*Requirement*: Reproduce the text of all the records below character for character, leaving out the images themselves.

*Supplied records*:

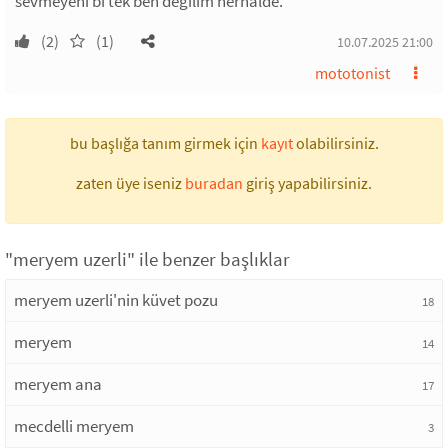
sevmeyeni bi tek ben değilim herhalde.
(2)
(1)
10.07.2025 21:00
mototonist
bu başlığa tanım girmek için
kayıt
olabilirsiniz.
zaten üye iseniz
buradan
giriş yapabilirsiniz.
"meryem uzerli" ile benzer başlıklar
meryem uzerli'nin küvet pozu
18
meryem
14
meryem ana
17
mecdelli meryem
3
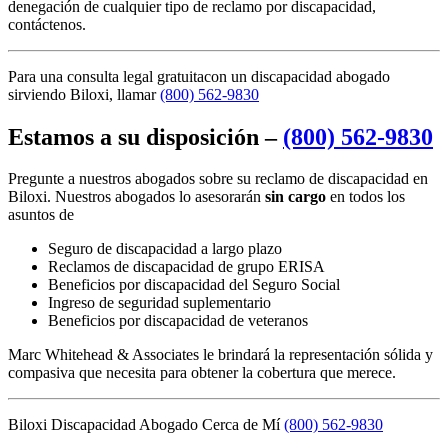
denegación de cualquier tipo de reclamo por discapacidad,
contáctenos.
Para una consulta legal gratuitacon un discapacidad abogado
sirviendo Biloxi, llamar
(800) 562-9830
Estamos a su disposición –
(800) 562-9830
Pregunte a nuestros abogados sobre su reclamo de discapacidad en
Biloxi. Nuestros abogados lo asesorarán
sin cargo
en todos los
asuntos de
Seguro de discapacidad a largo plazo
Reclamos de discapacidad de grupo ERISA
Beneficios por discapacidad del Seguro Social
Ingreso de seguridad suplementario
Beneficios por discapacidad de veteranos
Marc Whitehead & Associates le brindará la representación sólida y
compasiva que necesita para obtener la cobertura que merece.
Biloxi Discapacidad Abogado Cerca de Mí
(800) 562-9830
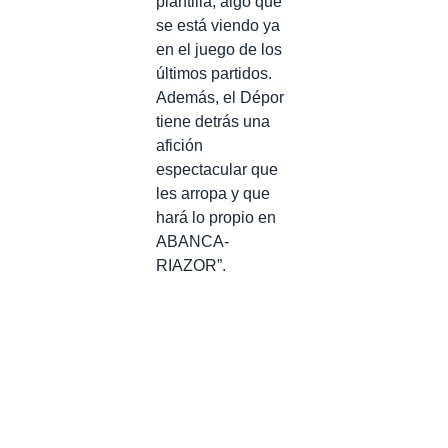
plantilla, algo que
se está viendo ya
en el juego de los
últimos partidos.
Además, el Dépor
tiene detrás una
afición
espectacular que
les arropa y que
hará lo propio en
ABANCA-
RIAZOR”.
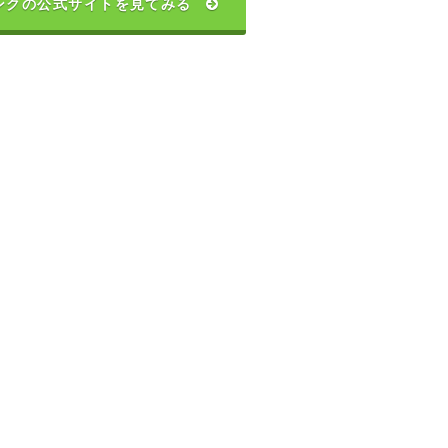
ンクの公式サイトを見てみる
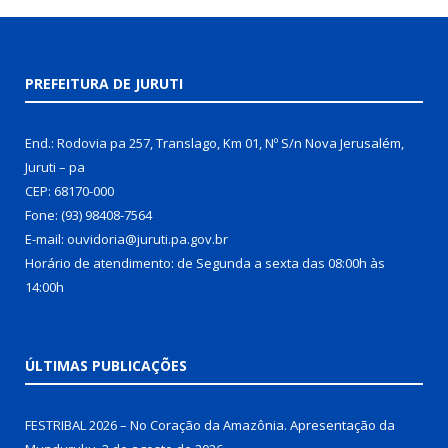
PREFEITURA DE JURUTI
End.: Rodovia pa 257, Translago, Km 01, Nº S/n Nova Jerusalém,
Juruti – pa
CEP: 68170-000
Fone: (93) 98408-7564
E-mail: ouvidoria@juruti.pa.gov.br
Horário de atendimento: de Segunda a sexta das 08:00h às
14:00h
ÚLTIMAS PUBLICAÇÕES
FESTRIBAL 2026 – No Coração da Amazônia. Apresentação da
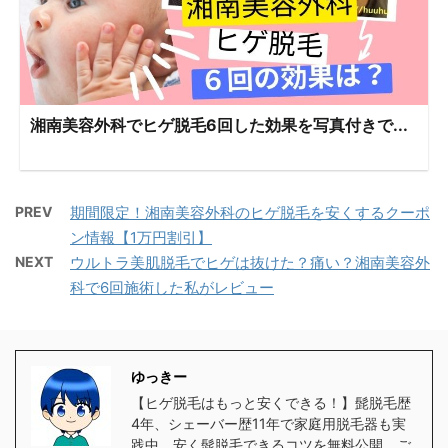
湘南美容外科でヒゲ脱毛6回した効果を写真付きで...
PREV
期間限定！湘南美容外科のヒゲ脱毛を安くするクーポ
ン情報【1万円割引】
NEXT
ウルトラ美肌脱毛でヒゲは抜けた？痛い？湘南美容外
科で6回施術した私がレビュー
ゆっきー
【ヒゲ脱毛はもっと安くできる！】髭脱毛歴
4年、シェーバー歴11年で家庭用脱毛器も実
践中。安く髭脱毛できるコツを無料公開。ご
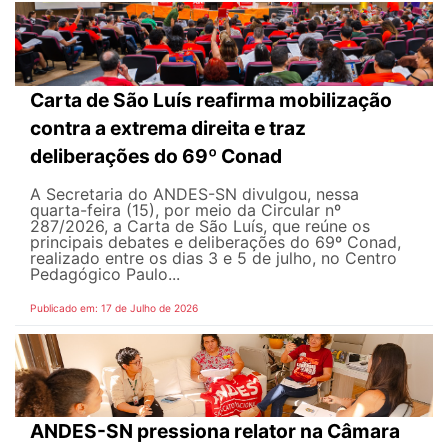
Carta de São Luís reafirma mobilização
contra a extrema direita e traz
deliberações do 69º Conad
A Secretaria do ANDES-SN divulgou, nessa
quarta-feira (15), por meio da Circular nº
287/2026, a Carta de São Luís, que reúne os
principais debates e deliberações do 69º Conad,
realizado entre os dias 3 e 5 de julho, no Centro
Pedagógico Paulo...
Publicado em: 17 de Julho de 2026
ANDES-SN pressiona relator na Câmara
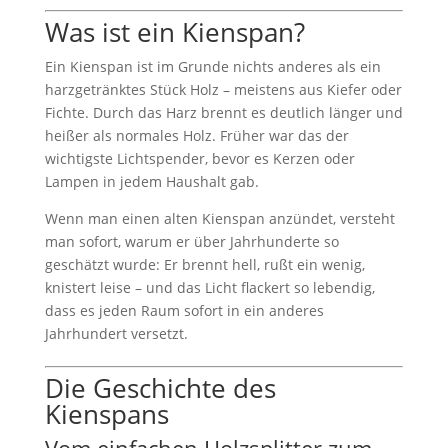
Was ist ein Kienspan?
Ein Kienspan ist im Grunde nichts anderes als ein
harzgetränktes Stück Holz – meistens aus Kiefer oder
Fichte. Durch das Harz brennt es deutlich länger und
heißer als normales Holz. Früher war das der
wichtigste Lichtspender, bevor es Kerzen oder
Lampen in jedem Haushalt gab.
Wenn man einen alten Kienspan anzündet, versteht
man sofort, warum er über Jahrhunderte so
geschätzt wurde: Er brennt hell, rußt ein wenig,
knistert leise – und das Licht flackert so lebendig,
dass es jeden Raum sofort in ein anderes
Jahrhundert versetzt.
Die Geschichte des
Kienspans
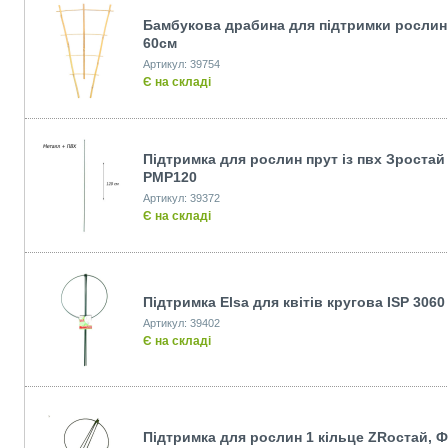
Бамбукова драбина для пiдтримки рослин
60см
Артикул: 39754
Є на складі
Підтримка для рослин прут із пвх Зростай
PMP120
Артикул: 39372
Є на складі
Підтримка Elsa для квітів кругова ISP 3060
Артикул: 39402
Є на складі
Підтримка для рослин 1 кільце ZRостай,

*Solved problem*:
sevmeyeni bi tek ben değilim herhalde.
(2)
(1)
10.07.2025 21:00
mototonist
bu başlığa tanım girmek için
kayıt
olabilirsiniz.
zaten üye iseniz
buradan
giriş yapabilirsiniz.
"meryem uzerli" ile benzer başlıklar
meryem uzerli'nin küvet pozu
18
meryem
14
meryem ana
17
mecdelli meryem
3
denegación de cualquier tipo de reclamo por discapacidad,
contáctenos.
Para una consulta legal gratuitacon un discapacidad abogado
sirviendo Biloxi, llamar
(800) 562-9830
Estamos a su disposición –
(800) 562-9830
Pregunte a nuestros abogados sobre su reclamo de discapacidad en
Biloxi. Nuestros abogados lo asesorarán
sin cargo
en todos los
asuntos de
Seguro de discapacidad a largo plazo
Reclamos de discapacidad de grupo ERISA
Beneficios por discapacidad del Seguro Social
Ingreso de seguridad suplementario
Beneficios por discapacidad de veteranos
Marc Whitehead & Associates le brindará la representación sólida y
compasiva que necesita para obtener la cobertura que merece.
Biloxi Discapacidad Abogado Cerca de Mí
(800) 562-9830
plantilla, algo que
se está viendo ya
en el juego de los
últimos partidos.
Además, el Dépor
tiene detrás una
afición
espectacular que
les arropa y que
hará lo propio en
ABANCA-
RIAZOR”.
ンクの公式サイトを見てみる
PREFEITURA DE JURUTI
End.: Rodovia pa 257, Translago, Km 01, Nº S/n Nova Jerusalém,
Juruti – pa
CEP: 68170-000
Fone: (93) 98408-7564
E-mail: ouvidoria@juruti.pa.gov.br
Horário de atendimento: de Segunda a sexta das 08:00h às
14:00h
ÚLTIMAS PUBLICAÇÕES
FESTRIBAL 2026 – No Coração da Amazônia. Apresentação da
湘南美容外科でヒゲ脱毛6回した効果を写真付きで...
PREV
期間限定！湘南美容外科のヒゲ脱毛を安くするクーポ
ン情報【1万円割引】
NEXT
ウルトラ美肌脱毛でヒゲは抜けた？痛い？湘南美容外
科で6回施術した私がレビュー
ゆっきー
【ヒゲ脱毛はもっと安くできる！】髭脱毛歴
4年、シェーバー歴11年で家庭用脱毛器も実
践中。安く髭脱毛できるコツを無料公開。ご
Carta de São Luís reafirma mobilização
contra a extrema direita e traz
deliberações do 69º Conad
A Secretaria do ANDES-SN divulgou, nessa
quarta-feira (15), por meio da Circular nº
287/2026, a Carta de São Luís, que reúne os
principais debates e deliberações do 69º Conad,
realizado entre os dias 3 e 5 de julho, no Centro
Pedagógico Paulo...
Publicado em: 17 de Julho de 2026
ANDES-SN pressiona relator na Câmara
Was ist ein Kienspan?
Ein Kienspan ist im Grunde nichts anderes als ein
harzgetränktes Stück Holz – meistens aus Kiefer oder
Fichte. Durch das Harz brennt es deutlich länger und
heißer als normales Holz. Früher war das der
wichtigste Lichtspender, bevor es Kerzen oder
Lampen in jedem Haushalt gab.
Wenn man einen alten Kienspan anzündet, versteht
man sofort, warum er über Jahrhunderte so
geschätzt wurde: Er brennt hell, rußt ein wenig,
knistert leise – und das Licht flackert so lebendig,
dass es jeden Raum sofort in ein anderes
Jahrhundert versetzt.
Die Geschichte des
Kienspans
Бамбукова драбина для пiдтримки рослин
60см
Артикул: 39754
Є на складі
Підтримка для рослин прут із пвх Зростай
PMP120
Артикул: 39372
Є на складі
Підтримка Elsa для квітів кругова ISP 3060
Артикул: 39402
Є на складі
Підтримка для рослин 1 кільце ZRостай,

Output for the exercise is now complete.